(Recorded data)

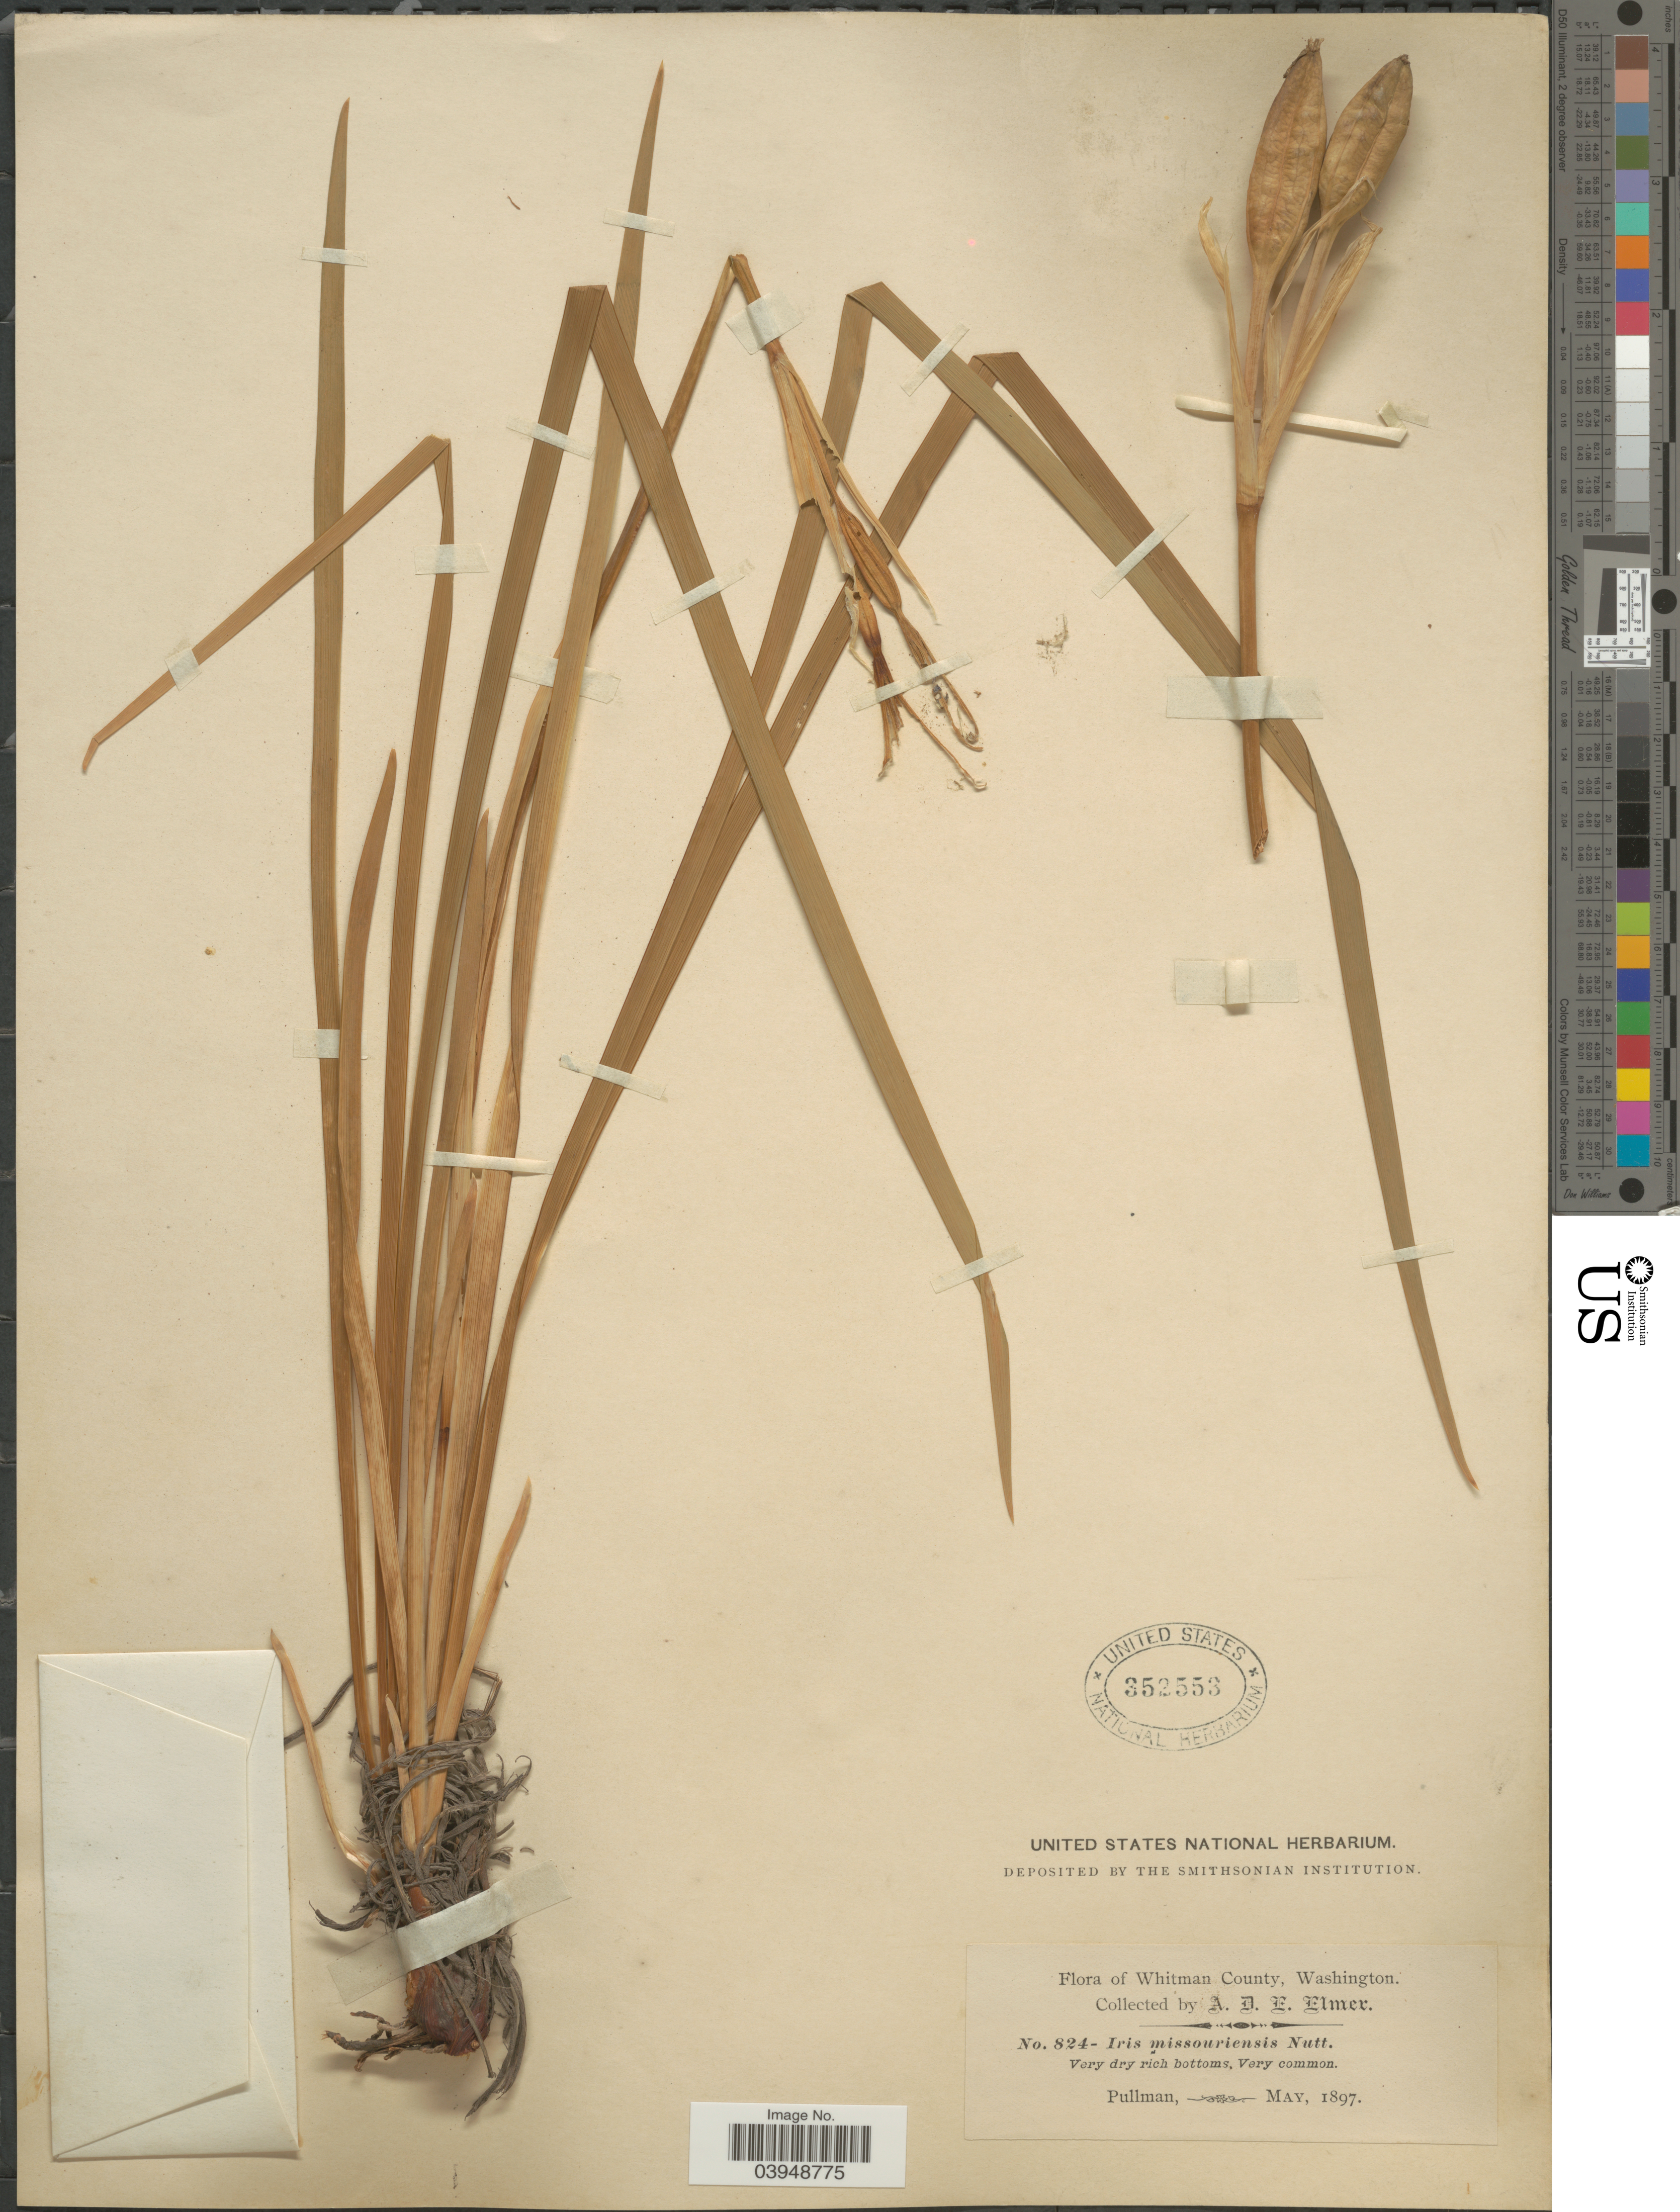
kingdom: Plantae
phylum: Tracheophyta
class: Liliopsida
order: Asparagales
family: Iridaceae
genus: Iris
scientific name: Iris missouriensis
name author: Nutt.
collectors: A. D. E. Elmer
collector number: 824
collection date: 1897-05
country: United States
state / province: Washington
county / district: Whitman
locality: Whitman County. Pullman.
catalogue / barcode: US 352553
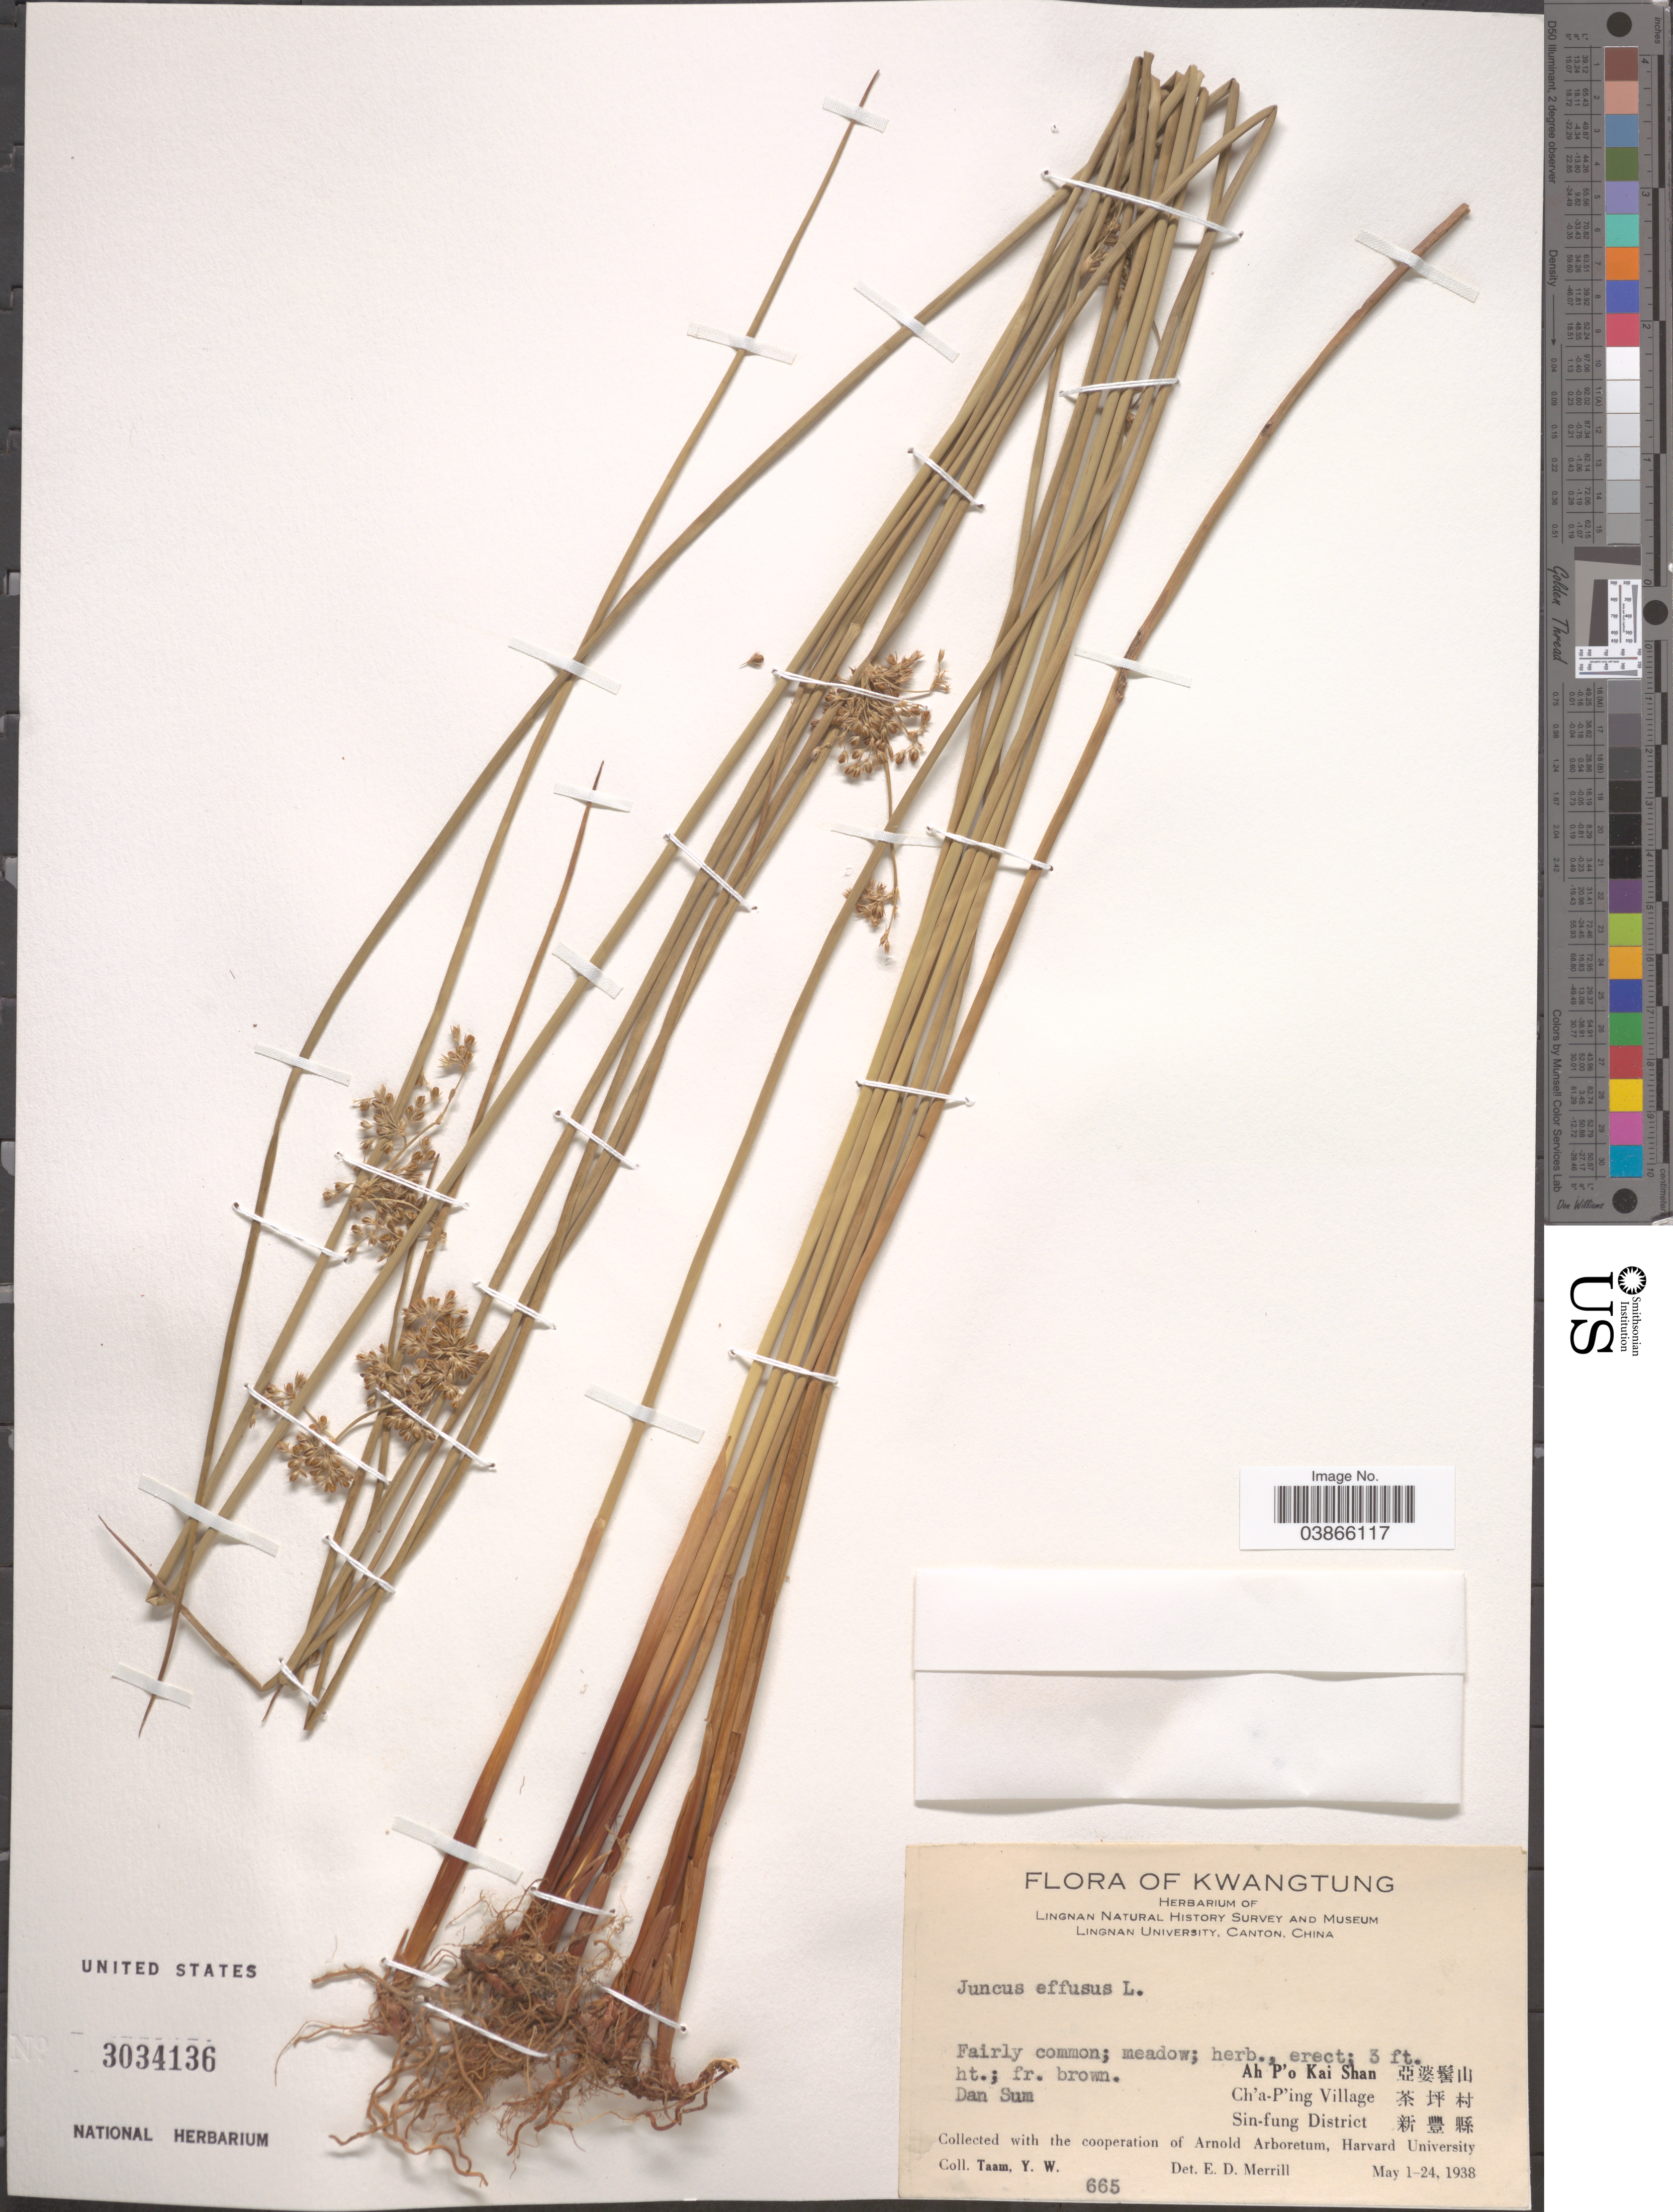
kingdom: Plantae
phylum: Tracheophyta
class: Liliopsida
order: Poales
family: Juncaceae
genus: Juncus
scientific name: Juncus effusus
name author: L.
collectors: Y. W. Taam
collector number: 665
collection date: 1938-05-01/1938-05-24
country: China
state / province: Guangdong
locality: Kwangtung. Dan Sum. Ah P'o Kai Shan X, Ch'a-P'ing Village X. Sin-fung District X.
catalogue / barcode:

= Short exercise =
Reproduce all of the records above, substituting "place" for every occurrence of "locality" and leaving everything else unchanged. Omit the pictures from your answer.

= Result of this task =
kingdom: Plantae
phylum: Tracheophyta
class: Liliopsida
order: Asparagales
family: Iridaceae
genus: Iris
scientific name: Iris missouriensis
name author: Nutt.
collectors: A. D. E. Elmer
collector number: 824
collection date: 1897-05
country: United States
state / province: Washington
county / district: Whitman
place: Whitman County. Pullman.
catalogue / barcode: US 352553
kingdom: Plantae
phylum: Tracheophyta
class: Liliopsida
order: Poales
family: Juncaceae
genus: Juncus
scientific name: Juncus effusus
name author: L.
collectors: Y. W. Taam
collector number: 665
collection date: 1938-05-01/1938-05-24
country: China
state / province: Guangdong
place: Kwangtung. Dan Sum. Ah P'o Kai Shan X, Ch'a-P'ing Village X. Sin-fung District X.
catalogue / barcode:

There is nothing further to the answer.